22 February 2009

Nature Girl

It took all of three days for me to read this book. I point that out in case the following review seems at all negative (which it will).

I love Carl Hiaasen's work. I've read all of his adult books, to include his collections of columns and his polemic against the Disney company (which was somewhat frightening, actually), with the sole exception of Strip Tease (it's on my list; also I think I've missed one other one, Skinny Dip maybe.) I have enjoyed them all, some more than others. Nature Girl is no exception.

Nature Girl is set in the Ten Thousand Islands, near the Everglades coast south of Naples. I love the area; I've written my own essay about the area and it is frankly a natural (no pun intended... well, maybe a little) setting for fiction of all sorts. This is a good story that makes good use of the setting. But something was missing here.

I can't put my finger on what was missing. I finished the book a week and a half ago and have been trying to do so since then; but I'm tired of waiting to write this review. Part of what I like about Hiaasen is how nicely he skewers Miami, Fort Lauderdale, and the rest of South Florida. It's urban, and realistically that's what I thought was missing here. About the only "skewering" to be done of Everglades City is of the tendency of the local leadership to get involved in the drugs trade, a point made but not belabored here (it would get dull quickly). Instead the... um... quirkiness of small backwater towns is on the skewers here, and to be perfectly frank, that's been done a thousand times by a hundred people. The only special thing here is the setting, and Randy Wayne White's made a whole career out of setting crime novels in the Ten Thousand Islands. In other words... what makes Nature Girl special?

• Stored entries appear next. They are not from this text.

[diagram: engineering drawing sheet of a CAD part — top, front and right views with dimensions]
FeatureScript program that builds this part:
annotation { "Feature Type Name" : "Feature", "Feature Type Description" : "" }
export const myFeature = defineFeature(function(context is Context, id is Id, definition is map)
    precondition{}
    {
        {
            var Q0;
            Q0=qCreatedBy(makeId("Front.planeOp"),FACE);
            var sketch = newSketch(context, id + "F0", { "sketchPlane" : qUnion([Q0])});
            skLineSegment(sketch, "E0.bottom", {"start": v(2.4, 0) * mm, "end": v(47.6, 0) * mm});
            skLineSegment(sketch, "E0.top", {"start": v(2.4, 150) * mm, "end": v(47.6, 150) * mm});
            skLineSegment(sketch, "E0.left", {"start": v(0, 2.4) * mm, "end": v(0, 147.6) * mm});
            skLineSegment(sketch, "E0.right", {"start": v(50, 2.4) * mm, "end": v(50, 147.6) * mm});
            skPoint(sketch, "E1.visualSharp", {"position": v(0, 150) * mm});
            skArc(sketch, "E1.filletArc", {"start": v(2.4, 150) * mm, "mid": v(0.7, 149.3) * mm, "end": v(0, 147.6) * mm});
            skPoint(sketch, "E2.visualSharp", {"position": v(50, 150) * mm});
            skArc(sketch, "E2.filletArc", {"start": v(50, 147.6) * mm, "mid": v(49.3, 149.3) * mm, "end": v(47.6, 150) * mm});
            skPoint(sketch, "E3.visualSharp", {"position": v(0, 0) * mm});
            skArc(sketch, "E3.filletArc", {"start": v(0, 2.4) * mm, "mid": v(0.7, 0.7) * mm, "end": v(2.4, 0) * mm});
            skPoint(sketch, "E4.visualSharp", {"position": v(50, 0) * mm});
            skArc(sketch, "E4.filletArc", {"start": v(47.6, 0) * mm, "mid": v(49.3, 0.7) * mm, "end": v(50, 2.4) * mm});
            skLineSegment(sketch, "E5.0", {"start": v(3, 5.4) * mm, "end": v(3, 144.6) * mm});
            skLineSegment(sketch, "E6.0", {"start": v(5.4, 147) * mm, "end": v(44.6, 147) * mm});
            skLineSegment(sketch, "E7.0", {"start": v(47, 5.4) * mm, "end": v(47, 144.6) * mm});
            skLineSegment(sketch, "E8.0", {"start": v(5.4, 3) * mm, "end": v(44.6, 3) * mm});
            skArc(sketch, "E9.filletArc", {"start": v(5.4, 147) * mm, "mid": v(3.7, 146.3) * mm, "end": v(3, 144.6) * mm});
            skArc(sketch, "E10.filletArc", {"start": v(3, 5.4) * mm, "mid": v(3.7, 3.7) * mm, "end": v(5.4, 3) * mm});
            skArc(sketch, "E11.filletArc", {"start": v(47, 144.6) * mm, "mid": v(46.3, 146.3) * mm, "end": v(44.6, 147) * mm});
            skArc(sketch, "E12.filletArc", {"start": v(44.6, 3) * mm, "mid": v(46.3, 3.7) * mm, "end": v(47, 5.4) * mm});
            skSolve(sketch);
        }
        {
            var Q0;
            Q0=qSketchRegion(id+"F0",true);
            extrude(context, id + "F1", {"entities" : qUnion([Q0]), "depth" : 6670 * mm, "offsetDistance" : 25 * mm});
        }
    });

As a part of the Hiaasen library, the setting is unique. Beyond that, honestly, nothing makes it special. This is not to say that the book reads like a Doc Ford mystery (Randy Wayne Wright's protagonist) or could have been written by anyone. It bears several of Hiaasen's stylistic marks and there are familiar characters here; it's a Hiaasen novel. And like I said I enjoyed it and think it's totally worth your time to read. What really bothers me is that the last two Hiaasen novels I've read--this one and Basket Case--have both been, shall we say, subpar among his efforts. Is the well running dry? Like I said, I haven't read Skinny Dip yet, which was published just before this one, so I can't judge. It's just a feeling I have--and maybe not fair. How many books can I expect the man to write about Miami? This one at least is set in a real place (which was the problem with Basket Case and perhaps I should be happy simple that Hiaasen is branching out and will be able to continue writing novels I can enjoy reading without being stuck in the same setting all the time. Hell, the man lives part time in Montana, and what's wrong with a Montana setting? Perhaps that's coming next. It won't be Miami, but that won't make it bad.